SFR affirmait que Free était en réalité contrôlé par Orange

SFR affirmait que Free était en réalité contrôlé par Orange - -

La Commission européenne vient de débouter SFR qui contestait le contrat d'itinérance permettant à Free d'utiliser le réseau mobile d'Orange.

Revers pour SFR. La Commission européenne vient de rejeter la plainte que la filiale de Vivendi avait déposée en octobre. Dans cette plainte, elle jugeait illégal le contrat d'itinérance mobile conclu en 2011 entre Orange et Free. Ce contrat permet à Free de louer le réseau d'Orange là où il n'a pas déployé son propre réseau.

L'argument de SFR était original: l'opérateur estimait que Free et Orange n'avaient pas respecté le droit européen en matière de rachat d'entreprises. En effet, SFR affirmait que le contrat d'itinérance constituait, en droit européen des rachats, une prise de contrôle de Free par Orange. Autrement dit, que Free était en réalité contrôlé conjointement par Free et Orange... une thèse assez surprenante a priori.

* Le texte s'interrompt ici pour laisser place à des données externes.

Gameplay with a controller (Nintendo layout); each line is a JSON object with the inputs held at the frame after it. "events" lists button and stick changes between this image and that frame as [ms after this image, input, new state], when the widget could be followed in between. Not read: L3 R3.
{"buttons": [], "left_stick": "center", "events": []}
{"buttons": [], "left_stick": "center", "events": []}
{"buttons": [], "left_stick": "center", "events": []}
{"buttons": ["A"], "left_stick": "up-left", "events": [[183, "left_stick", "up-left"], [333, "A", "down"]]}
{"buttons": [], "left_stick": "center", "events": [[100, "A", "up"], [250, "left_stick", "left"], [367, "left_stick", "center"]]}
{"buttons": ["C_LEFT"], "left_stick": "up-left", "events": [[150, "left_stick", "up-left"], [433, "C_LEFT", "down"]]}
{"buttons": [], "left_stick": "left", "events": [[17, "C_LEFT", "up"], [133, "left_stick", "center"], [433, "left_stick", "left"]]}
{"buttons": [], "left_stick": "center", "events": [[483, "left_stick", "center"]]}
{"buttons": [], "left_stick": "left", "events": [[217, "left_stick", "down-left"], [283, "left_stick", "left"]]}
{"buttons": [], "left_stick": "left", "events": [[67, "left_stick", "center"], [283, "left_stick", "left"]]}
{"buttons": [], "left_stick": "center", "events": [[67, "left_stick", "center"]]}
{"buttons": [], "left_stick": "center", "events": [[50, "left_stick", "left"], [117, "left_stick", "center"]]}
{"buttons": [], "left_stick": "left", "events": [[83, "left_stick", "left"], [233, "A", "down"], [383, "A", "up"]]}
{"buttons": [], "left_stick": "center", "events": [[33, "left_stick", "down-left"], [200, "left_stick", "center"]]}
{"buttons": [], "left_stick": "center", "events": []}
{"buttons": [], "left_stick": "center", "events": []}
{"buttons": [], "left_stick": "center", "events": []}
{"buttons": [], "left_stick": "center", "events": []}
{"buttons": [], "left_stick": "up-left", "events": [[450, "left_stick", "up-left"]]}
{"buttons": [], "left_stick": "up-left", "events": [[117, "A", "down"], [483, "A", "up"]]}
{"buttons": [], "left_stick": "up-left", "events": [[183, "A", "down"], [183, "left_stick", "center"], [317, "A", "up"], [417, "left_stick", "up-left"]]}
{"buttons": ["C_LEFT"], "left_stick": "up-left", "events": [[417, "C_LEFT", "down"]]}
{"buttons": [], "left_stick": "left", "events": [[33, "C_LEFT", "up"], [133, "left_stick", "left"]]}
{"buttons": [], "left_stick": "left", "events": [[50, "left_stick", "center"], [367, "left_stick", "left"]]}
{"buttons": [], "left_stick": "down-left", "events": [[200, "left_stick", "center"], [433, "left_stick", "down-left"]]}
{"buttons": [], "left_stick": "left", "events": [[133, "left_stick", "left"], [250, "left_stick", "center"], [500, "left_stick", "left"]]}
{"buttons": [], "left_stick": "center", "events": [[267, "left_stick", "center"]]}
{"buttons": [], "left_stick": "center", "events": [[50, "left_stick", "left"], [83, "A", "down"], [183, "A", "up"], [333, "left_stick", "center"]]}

Mais, si l'argument de SFR avait été retenu, alors Free et Orange auraient dû notifier leur accord aux gendarmes de concurrence, et surtout dû obtenir leur approbation. Pour cela, ils auraient sans doute dû faire des concessions sur les modalités de l'accord, par exemple sur sa durée.

Accord confidentiel

"La Commission a classé cette plainte, car nous sommes arrivés à la conclusion que ce contrat d'itinérance n'était pas un rachat tel que defini dans le droit des rachats", explique la porte-parole du commissaire européen à la concurrence Joaquin Almunia.

L'angle d'attaque de la plainte de SFR (qui avait été révélée par Challenges) était si original que les observateurs se demandaient si cette plainte n'avait pas un objectif caché. Certains pensaient qu'en réalité, SFR voulait avoir accès au contrat d'itinérance, qui est confidentiel. L'ancien patron de Vivendi Jean-Bernard Levy avait notamment dénoncé "les conditions opaques" de ce document.

Rappelons que cet accord d'itinérance n'a été examiné a priori par aucune gendarme de la concurrence, ni français, ni européen. Certes, un tel accord entre rivaux pourrait être considéré comme une entente anti-concurrentielle, mais, depuis 2004, le droit européen n'impose plus de notifier a priori ce type d'accord. Mais c'était le cas auparavant: ainsi, Deutsche Telekom et o2 avaient notifié à Bruxelles en 2002 leur accord d'itinérance en Allemagne.

Seul un avis consultatif sur l'accord entre Free et Orange a été demandé par le gouvernement à l'Autorité de la concurrence, qui a estimé que cet accord ne devrait pas être renouvellé.